> **WHAT TO DO**:
Reproduce the entries below exactly, but only from the line containing "index mcp: (424, 319)" to the line containing "thumb ip: (404, 186)", inclusive.

▬▬▬▬▬▬▬▬▬▬

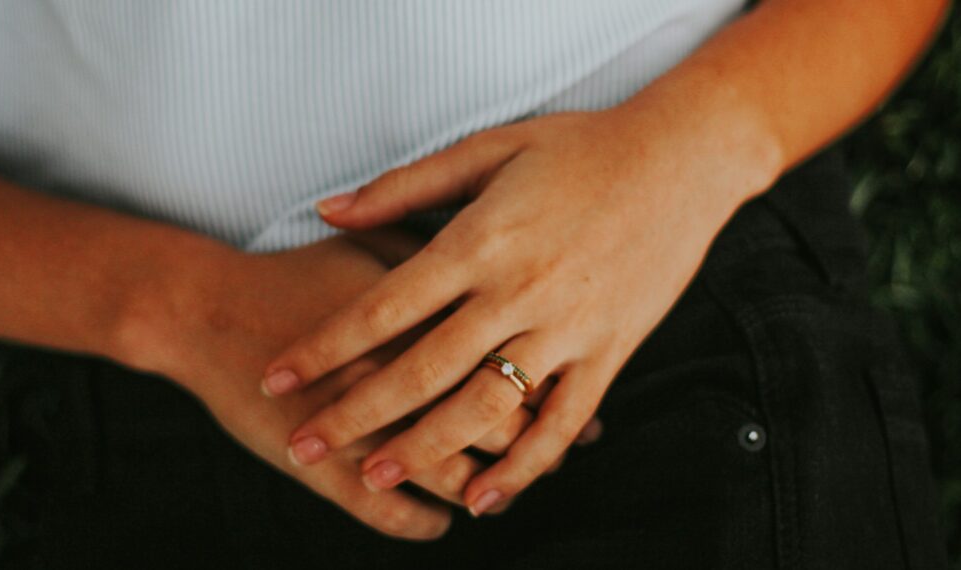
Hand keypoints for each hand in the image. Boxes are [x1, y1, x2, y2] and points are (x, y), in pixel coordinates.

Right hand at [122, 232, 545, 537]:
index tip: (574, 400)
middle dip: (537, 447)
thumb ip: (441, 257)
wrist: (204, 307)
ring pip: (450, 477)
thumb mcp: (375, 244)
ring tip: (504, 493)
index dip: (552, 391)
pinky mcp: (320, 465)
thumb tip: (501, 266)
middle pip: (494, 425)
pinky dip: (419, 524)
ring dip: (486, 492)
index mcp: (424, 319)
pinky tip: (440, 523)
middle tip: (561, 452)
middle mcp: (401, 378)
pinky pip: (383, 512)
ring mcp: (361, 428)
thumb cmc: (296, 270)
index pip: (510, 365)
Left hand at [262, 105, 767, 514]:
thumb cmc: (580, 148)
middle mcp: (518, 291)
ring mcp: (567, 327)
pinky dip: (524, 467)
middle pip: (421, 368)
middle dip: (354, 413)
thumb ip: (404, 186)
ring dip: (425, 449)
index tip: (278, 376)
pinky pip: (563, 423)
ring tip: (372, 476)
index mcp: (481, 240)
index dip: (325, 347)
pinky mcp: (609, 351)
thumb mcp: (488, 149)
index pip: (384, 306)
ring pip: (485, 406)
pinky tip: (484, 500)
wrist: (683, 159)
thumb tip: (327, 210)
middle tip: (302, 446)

▬▬▬▬▬▬▬▬▬▬

> **WORKED SOLUTION**:
index mcp: (424, 319)
pinky tip: (440, 523)
middle tip: (561, 452)
middle mcp: (401, 378)
pinky pip: (383, 512)
ring mcp: (361, 428)
thumb cmc: (296, 270)
index pip: (510, 365)
Left hand at [262, 105, 767, 514]:
thumb cmc: (580, 148)
middle mcp: (518, 291)
ring mcp: (567, 327)
pinky dip: (524, 467)
middle pip: (421, 368)
middle dip: (354, 413)
thumb ip: (404, 186)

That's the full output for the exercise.